More than six decades after Marion Hood was rejected by Emory University medical school, he received another letter from the school. This time it was an apology for refusing to admit him into his medical program because he was black.
“Your rejection letter is a grim reminder that generations of talented young men and women have been denied educational opportunities because of their race, and our society has been denied its full potential,” said the letter, which was sent in March and signed by Vikas P. Sukhatme, Dean of Medicine, Emory University. “An apology does not negate our actions. It is an acknowledgment of the pain that has been caused by our school and an opportunity for us to share our regrets directly with you.
As part of its Juneteenth lineup, Emory’s School of Medicine apologized to Dr Hood, now 83, on Wednesday at a virtual event for students, faculty and staff.
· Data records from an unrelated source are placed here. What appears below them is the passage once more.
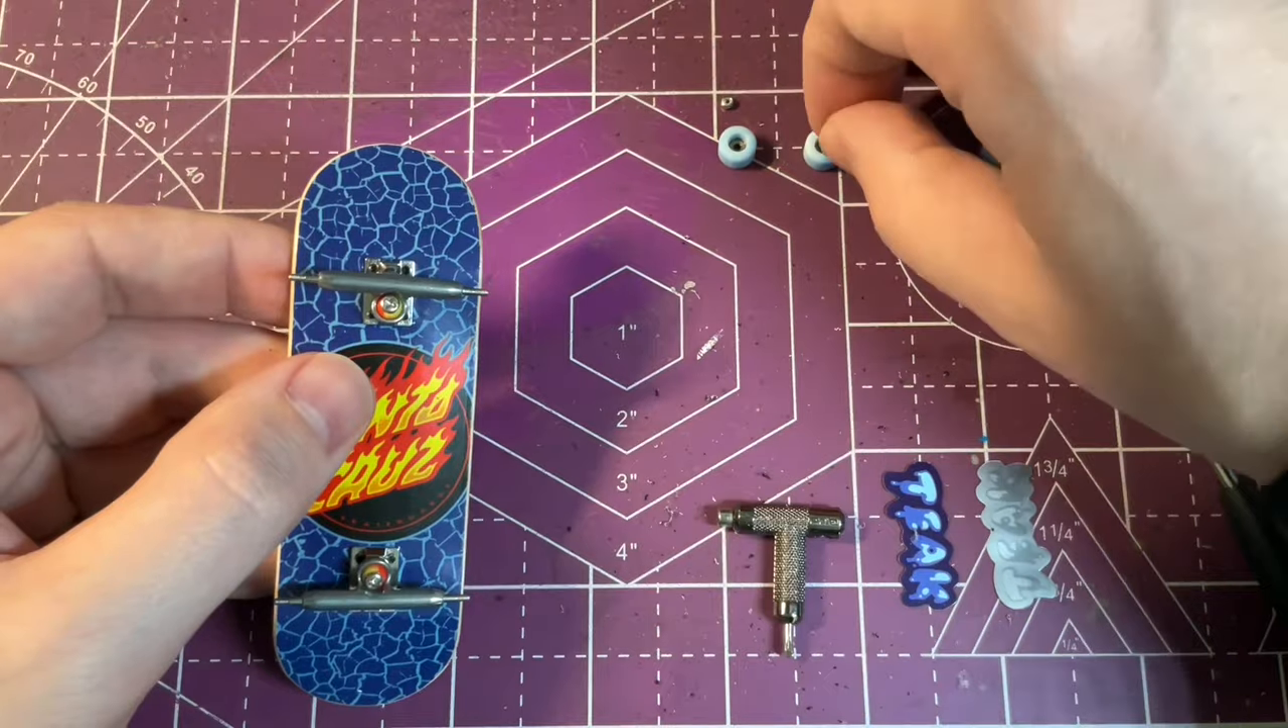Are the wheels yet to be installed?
Yes.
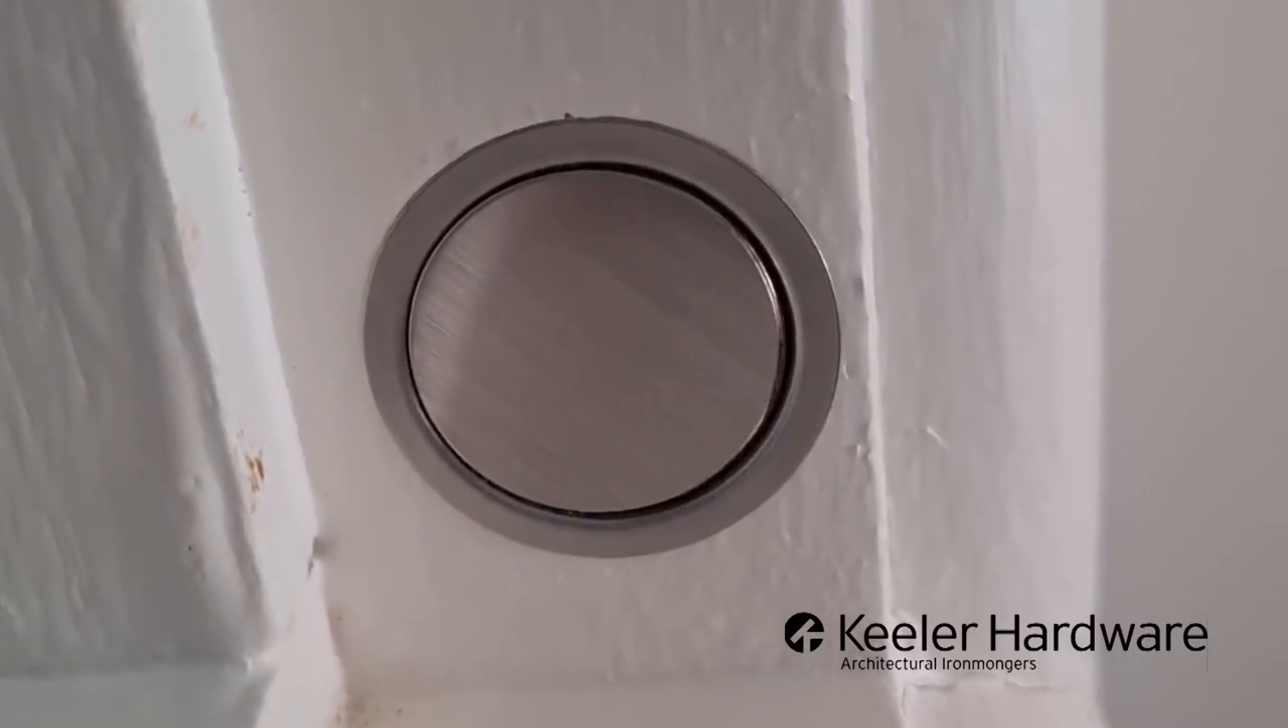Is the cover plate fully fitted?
Yes.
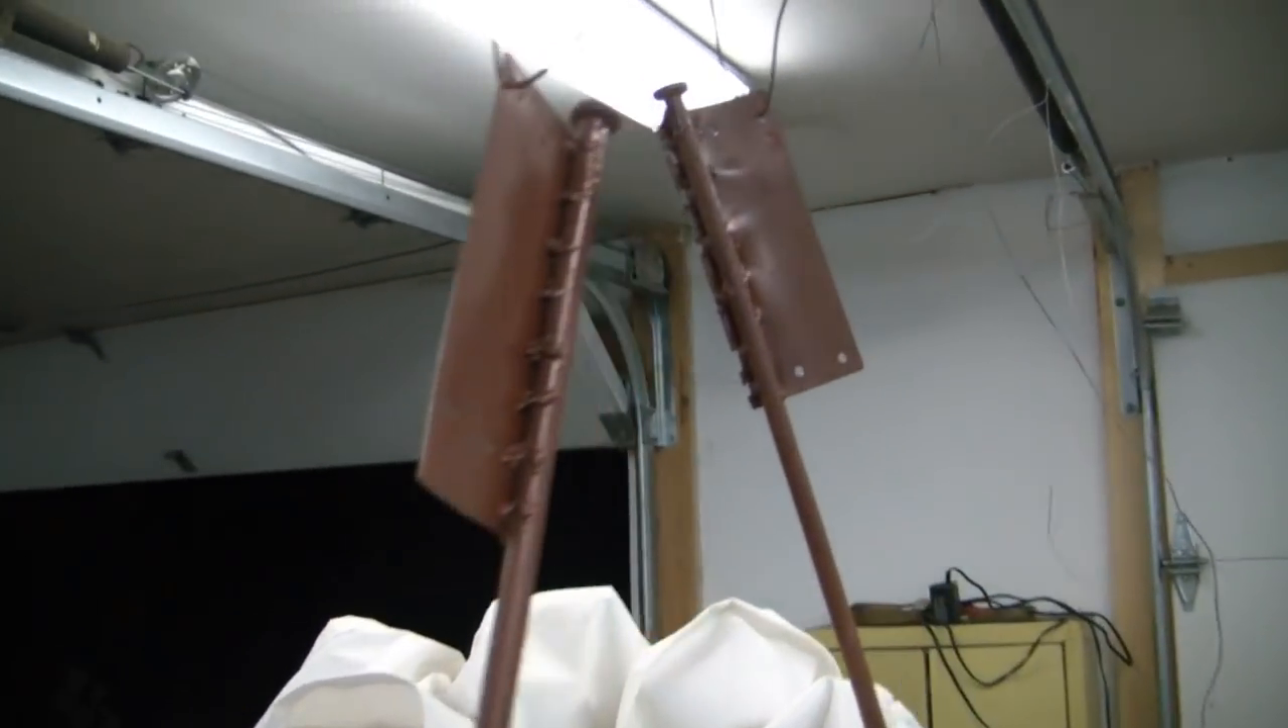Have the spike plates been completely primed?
Yes.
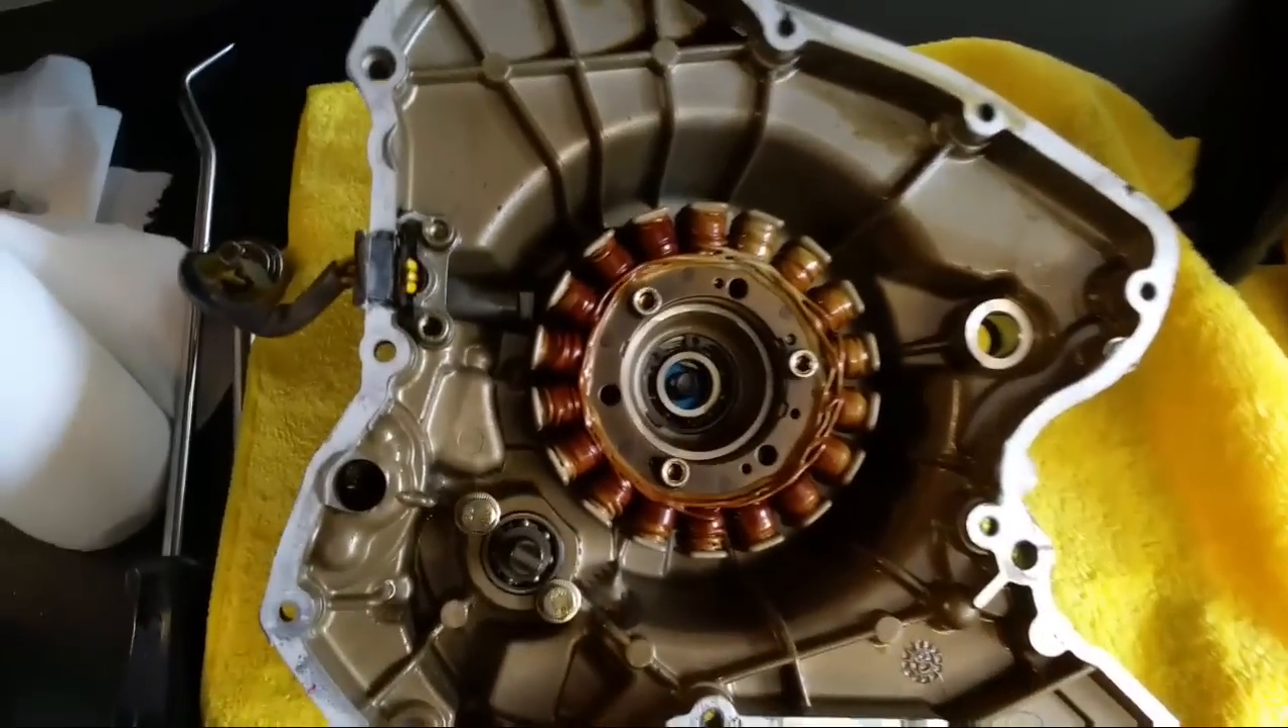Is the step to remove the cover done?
Yes.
“In 1959, Marion Hood received a rejection letter for no other reason than the fact that he was black. To those who understand the history of our country, this should come as no surprise,” said the president of University, Gregory L. Fenves, at the event. “This individual and this letter clearly show the systematic injustice of those times and the legacy with which Emory still counts.”
Dr Hood decided to pursue medicine after accompanying his mother, who was a nurse, to the doctor.
At Wednesday’s event, he recounted how they were ushered into the practice through the back door of the building and waited in a room with no furniture, only cases of Coca-Cola to sit on. They waited until the last person was seen, then the doctor saw Dr. Hood’s mother.
“I was furious,” said Dr Hood. “I figured if I was a doctor, my mom and the like wouldn’t have to come in the back door, or wait that long just to be seen.”
Dr. Hood eventually studied medicine at Loyola University in Chicago and worked as a gynecologist and obstetrician in Atlanta for a long time.
He decided to apply to Emory after graduating from Clark College, now known as Clark Atlanta University. At his graduation ceremony, Clark, a historically black university, awarded an honorary degree to a professor at Emory University.
Emory had not yet been disaggregated, and would not accept his first black student until 1963.
“I thought he could come to my school and get an honorary degree and I couldn’t set foot on his campus,” Dr. Hood said. “I didn’t think it was quite right.”
He had previously applied to Howard University and the Meharry School of Medicine in Nashville, then decided to apply to Emory. A week later, on August 5, 1959, he received a letter signed by the then director of admissions saying he was rejected.
“I am sorry to have to write to you that we are not allowed to consider a member of the black race for admission”, says the letter, The Atlanta Journal-Constitution reported. “I wish we could help you.”
Dr Hood still has the framed letter in his basement where only his friends can see it.
He had it in his office, where he used it to remind new medical students “how far we’ve come, how far we need to go and how the cycle repeats.”